AREA STAMPA

Dipartimento Comunicazione

Tel./Phone:
(+39) 3456712454

Fax:
(+39) 06 54070448

e-mail:
areastampa@usb.it

Roma, via dell'Aeroporto 129

Argomento:

Chi ha paura del salario minimo (per legge)?

Nazionale -

Se parliamo di introdurre un salario minimo per legge in Italia non è per realizzare una legge che non abbia alcun effetto concreto sulla realtà, cioè che non riesca a produrre un rialzo sui salari più bassi e da fame, che sono purtroppo i salari percepiti da milioni di lavoratori.

La risposta di Confindustria all’idea di introdurre una legge sul salario minimo, che istituisca una soglia di almeno 9 euro sotto la quale diventi illegale scendere, è che in questo modo si incentiverebbe il lavoro nero e si colpirebbe la contrattazione collettiva. Cgil, Cisl e Uil hanno utilizzato finora grosso modo gli stessi argomenti per contestare l’ipotesi della legge. Ora però la Cgil furbescamente si dice d’accordo con l’introduzione di una legge che non dovrebbe far altro, però, che rimandare ai minimi salariali stabiliti dalla contrattazione collettiva.

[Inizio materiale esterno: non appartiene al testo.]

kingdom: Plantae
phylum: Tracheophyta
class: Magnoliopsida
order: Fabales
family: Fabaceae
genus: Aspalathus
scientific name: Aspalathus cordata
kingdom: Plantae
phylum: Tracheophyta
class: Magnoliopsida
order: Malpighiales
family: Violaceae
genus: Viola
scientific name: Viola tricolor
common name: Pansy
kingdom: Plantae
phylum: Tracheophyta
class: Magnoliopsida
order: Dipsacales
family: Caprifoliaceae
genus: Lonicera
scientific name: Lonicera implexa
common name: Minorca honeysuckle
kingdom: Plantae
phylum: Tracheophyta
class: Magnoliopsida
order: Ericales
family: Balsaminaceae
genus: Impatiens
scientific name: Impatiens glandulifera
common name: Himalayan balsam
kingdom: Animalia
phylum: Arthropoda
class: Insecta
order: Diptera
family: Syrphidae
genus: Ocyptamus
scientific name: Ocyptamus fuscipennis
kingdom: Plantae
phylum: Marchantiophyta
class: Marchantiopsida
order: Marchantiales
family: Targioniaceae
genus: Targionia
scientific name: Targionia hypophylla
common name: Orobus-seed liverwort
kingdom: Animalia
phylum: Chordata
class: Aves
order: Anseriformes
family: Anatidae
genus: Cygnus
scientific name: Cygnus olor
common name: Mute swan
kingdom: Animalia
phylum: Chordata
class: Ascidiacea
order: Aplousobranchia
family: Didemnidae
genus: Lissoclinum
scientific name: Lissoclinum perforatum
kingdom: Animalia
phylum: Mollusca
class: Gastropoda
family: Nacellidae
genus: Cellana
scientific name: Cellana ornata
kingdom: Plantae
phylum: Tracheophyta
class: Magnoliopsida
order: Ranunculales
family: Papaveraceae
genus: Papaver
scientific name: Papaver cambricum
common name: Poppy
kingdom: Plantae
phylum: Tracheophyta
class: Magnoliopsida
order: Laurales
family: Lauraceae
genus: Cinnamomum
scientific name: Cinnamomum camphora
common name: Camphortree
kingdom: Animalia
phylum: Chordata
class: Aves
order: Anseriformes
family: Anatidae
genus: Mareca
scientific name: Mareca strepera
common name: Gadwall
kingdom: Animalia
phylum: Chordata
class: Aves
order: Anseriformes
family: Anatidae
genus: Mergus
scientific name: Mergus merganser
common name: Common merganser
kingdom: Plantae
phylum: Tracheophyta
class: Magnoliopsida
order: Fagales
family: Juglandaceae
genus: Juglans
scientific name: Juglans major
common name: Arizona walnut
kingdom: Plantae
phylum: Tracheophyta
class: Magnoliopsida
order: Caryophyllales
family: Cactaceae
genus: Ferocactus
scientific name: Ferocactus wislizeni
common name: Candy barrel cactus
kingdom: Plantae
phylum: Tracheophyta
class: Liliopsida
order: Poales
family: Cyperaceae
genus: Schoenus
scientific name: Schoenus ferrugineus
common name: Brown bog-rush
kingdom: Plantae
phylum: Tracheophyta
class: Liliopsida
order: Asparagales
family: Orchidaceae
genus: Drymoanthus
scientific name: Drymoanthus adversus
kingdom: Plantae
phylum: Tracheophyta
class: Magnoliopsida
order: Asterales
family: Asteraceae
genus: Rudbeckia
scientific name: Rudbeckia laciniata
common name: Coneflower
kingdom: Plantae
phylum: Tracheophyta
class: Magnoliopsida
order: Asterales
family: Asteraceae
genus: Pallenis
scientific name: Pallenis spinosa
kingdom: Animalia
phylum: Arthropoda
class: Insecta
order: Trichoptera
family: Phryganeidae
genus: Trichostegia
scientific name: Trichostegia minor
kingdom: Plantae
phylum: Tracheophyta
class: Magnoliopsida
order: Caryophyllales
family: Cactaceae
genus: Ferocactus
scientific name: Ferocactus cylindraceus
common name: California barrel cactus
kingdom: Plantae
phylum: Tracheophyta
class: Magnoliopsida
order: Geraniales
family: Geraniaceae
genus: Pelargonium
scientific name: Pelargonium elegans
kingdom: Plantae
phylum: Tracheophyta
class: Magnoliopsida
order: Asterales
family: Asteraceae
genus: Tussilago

Purtroppo, anche la direttiva della Commissione Europea in materia di minimi salariali, a cui spesso rimandano molti di quelli che intervengono sul tema, lascia aperta la possibilità di optare tra le due strade, soglia minima per legge o riconoscimento dei minimi contrattuali. Si tratta però di due strade che avrebbero un impatto in Italia completamente diverso.

Mentre la prima ipotesi, quella della soglia minima, se ben formulata, facendo esplicito riferimento ai Minimi Tabellari presenti in ogni contratto nazionale, e fissata ad un livello non inferiore ai 9 euro, avrebbe il merito di costringere tutto il sistema della contrattazione a riadeguarsi in funzione dei nuovi minimi, con un effetto positivo inevitabile verso tutta la scala salariale, l’altra ipotesi, di mero riferimento ai minimi dei contratti siglati dai sindacati maggiormente rappresentativi, lascerebbe pressoché immutata la situazione.

È vero, infatti, che i bassi salari, ben sotto i 9 euro l’ora, sono fissati dai 10 CCNL più rappresentativi, che coinvolgono cioè complessivamente il 53% della forza lavoro del paese, e sono stati tutti firmati da Cgil, Cisl e Uil, come ha spiegato bene il presidente dell’INPS Pasquale Tridico con una tabella presentata alle commissioni parlamentari durante il governo Conte 2. Non è vero quindi che i bassi salari siano il frutto della proliferazione di contratti pirata e sindacati di comodo, anche se è vero che questi fenomeni contribuiscono a peggiorare la situazione.

Se vogliamo semplicemente rafforzare il principio secondo il quale vanno rispettati dai datori di lavoro i CCNL firmati dai sindacati maggiormente rappresentativi ed eliminare dalla scena i circa 600 contratti pirata allora non è di salario minimo che stiamo parlando ma semplicemente di lotta alla giungla contrattuale che si è fortemente diffusa ed alla quale peraltro non si sono sottratte neanche Cgil, Cisl e Uil. Queste ultime, infatti, hanno comunque firmato quasi 300 dei 900 contratti nazionali attualmente in vigore e compartecipano a pieno titolo alla proliferazione contrattuale in corso in moltissimi settori.

Bisognerebbe in primo luogo stabilire che ogni settore merceologico debba far riferimento ad un solo contratto (eliminando la logica per cui ogni azienda stabilisce arbitrariamente il contratto che le conviene applicare) e garantire a tutti i lavoratori il diritto ad eleggere i propri rappresentanti in ogni settore e attività (nel mondo delle piccole e piccolissime aziende i lavoratori oggi non hanno diritto ad alcuna rappresentanza).

La questione della giungla contrattuale è concreta ma non può rappresentare un alibi per impedire di intervenire sulla piaga dei bassi salari. La soglia a 9 euro produrrebbe una spinta verso l’alto in tutti i contratti, pirata o no, e costringerebbe tutti ad adeguarsi alle nuove condizioni di legge. E questo non impedirebbe certo di intervenire con un altro provvedimento di legge per mettere ordine nel sistema dei contratti ed affrontare il nodo della rappresentanza.

Lo sciopero generale del prossimo 11 ottobre è l’occasione giusta per rimettere al centro la lotta contro i bassi salari e per l’introduzione di una soglia minima che dia una spinta verso l’alto a tutte le retribuzioni.